Tooth Extraction Healing Process
To deal with the inevitable pain subsequent to tooth extraction, your dentist may recommend painkillers if you are an adult or ice cream for kids. As suggested earlier, if things go as planned, the pain should subside within three days. During those three days, you should avoid any activity that may disturb the area the tooth was removed. Such activities include but are not limited to:
- Anything that may cause strain to the body or intensely increase blood flow; e.g. weightlifting, running, etc.
- Spitting forcefully
- Using straws aggressively
- Anything that interferes with hormones
Meanwhile, you should eat light meals and take care not to disturb the healing area. Use a bag of ice in case of any swelling but don’t hold it there for too long to prevent a case of brain freeze. Take painkillers with moderation to ease the pain. However, don’t overdo it with the painkillers because they are still drugs, and if handled carelessly, you’ll have other problems (side effects) to deal with. More importantly, take at least three days off to allow the wound to heal.

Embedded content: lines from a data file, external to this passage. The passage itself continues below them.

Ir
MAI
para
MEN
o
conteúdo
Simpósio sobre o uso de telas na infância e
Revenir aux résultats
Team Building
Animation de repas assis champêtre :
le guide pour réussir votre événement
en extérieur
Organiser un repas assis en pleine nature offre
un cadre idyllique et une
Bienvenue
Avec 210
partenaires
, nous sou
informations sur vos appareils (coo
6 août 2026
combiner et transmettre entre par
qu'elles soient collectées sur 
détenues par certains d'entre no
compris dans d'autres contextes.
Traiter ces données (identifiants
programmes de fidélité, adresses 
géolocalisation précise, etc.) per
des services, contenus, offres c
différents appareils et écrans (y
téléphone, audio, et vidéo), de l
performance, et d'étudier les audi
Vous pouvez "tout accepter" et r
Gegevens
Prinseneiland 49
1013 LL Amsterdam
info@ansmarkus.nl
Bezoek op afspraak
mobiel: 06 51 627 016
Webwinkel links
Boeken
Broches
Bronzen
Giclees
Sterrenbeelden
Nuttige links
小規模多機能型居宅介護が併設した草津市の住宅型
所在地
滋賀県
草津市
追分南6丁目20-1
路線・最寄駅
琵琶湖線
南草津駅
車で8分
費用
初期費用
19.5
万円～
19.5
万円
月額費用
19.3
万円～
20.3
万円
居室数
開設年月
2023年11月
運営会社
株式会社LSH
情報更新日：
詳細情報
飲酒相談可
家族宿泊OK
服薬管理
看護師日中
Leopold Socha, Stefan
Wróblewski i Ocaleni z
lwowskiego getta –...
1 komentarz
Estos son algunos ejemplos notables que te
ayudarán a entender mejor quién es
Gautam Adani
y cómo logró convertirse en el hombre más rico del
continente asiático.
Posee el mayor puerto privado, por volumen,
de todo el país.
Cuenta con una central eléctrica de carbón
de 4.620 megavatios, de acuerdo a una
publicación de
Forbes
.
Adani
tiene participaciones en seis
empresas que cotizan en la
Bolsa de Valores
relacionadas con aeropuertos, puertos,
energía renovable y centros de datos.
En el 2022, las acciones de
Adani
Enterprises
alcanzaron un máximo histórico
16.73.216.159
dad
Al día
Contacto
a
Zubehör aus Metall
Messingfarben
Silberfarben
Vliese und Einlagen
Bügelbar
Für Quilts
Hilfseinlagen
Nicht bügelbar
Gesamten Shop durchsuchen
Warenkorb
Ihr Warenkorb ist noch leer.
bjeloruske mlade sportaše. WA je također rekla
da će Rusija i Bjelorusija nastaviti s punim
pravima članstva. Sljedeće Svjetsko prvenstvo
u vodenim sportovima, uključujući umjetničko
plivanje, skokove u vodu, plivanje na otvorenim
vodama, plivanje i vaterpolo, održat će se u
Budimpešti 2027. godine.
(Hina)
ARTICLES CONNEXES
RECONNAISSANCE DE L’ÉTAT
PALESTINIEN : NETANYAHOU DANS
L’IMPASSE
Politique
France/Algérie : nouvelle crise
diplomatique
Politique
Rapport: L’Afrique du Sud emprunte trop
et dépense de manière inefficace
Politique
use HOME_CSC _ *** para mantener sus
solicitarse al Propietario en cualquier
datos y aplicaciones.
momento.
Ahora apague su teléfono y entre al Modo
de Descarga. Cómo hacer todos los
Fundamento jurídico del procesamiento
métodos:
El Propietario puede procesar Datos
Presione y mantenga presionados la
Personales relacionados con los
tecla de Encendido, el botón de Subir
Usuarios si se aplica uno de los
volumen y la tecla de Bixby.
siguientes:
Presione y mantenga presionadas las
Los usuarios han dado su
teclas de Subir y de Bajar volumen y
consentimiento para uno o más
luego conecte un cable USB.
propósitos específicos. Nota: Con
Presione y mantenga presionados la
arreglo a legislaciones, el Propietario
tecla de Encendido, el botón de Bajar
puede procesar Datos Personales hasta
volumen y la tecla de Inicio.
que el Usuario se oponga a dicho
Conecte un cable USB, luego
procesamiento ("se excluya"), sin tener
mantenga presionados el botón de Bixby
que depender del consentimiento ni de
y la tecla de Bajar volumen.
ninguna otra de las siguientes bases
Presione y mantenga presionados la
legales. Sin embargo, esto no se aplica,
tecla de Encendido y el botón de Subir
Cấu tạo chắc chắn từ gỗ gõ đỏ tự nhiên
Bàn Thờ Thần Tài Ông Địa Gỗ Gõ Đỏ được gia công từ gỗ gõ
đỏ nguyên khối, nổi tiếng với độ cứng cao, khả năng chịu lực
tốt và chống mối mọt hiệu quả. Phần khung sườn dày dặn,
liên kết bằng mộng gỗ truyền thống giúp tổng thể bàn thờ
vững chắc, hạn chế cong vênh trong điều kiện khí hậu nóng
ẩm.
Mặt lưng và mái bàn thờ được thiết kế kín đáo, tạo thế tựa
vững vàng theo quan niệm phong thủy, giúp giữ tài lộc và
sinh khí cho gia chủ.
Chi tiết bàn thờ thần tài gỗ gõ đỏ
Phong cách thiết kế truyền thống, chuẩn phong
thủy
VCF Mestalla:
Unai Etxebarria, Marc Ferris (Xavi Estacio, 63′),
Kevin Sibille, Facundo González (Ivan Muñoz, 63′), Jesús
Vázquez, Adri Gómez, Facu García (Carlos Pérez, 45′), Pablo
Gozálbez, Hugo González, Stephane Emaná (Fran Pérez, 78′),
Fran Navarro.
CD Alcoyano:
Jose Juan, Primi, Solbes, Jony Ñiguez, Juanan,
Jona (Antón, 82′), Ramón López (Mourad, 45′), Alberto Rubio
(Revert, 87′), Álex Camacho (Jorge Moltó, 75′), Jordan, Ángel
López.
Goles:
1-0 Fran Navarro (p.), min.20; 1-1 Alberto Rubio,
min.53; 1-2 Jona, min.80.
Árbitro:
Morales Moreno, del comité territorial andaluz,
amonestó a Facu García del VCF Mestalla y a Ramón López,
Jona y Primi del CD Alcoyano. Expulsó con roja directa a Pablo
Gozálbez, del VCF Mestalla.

The End of the Ghost Tooth Menace
Prolonged pain after a tooth extraction is a sign that something is not right with the healing process. If it has been more than three days and the pain is still unbearable, it could be a sign of infection or a dry socket.
The infection could be bacterial, which means you’ll need to go back to your dentist for further treatment.
A dry socket is a situation that develops when the area the tooth was extracted fails to form a blood clot, or the blood clot forms but is somehow removed through activities like those highlighted earlier (under tooth extraction healing process). You may not know it but your dentist will be able to tell when you have a dry socket.
After tooth extraction, you should take care of the area the tooth was removed to prevent the development of any complications. However, sometimes complications will still develop regardless of how well you take care of the healing area. For instance, women have a higher chance of developing a dry socket due to their innate hormonal changes during menstruation, which may affect the formation of the blood clot that assists with the healing process. To stay safe, if symptoms persist after three days, seek medical attention.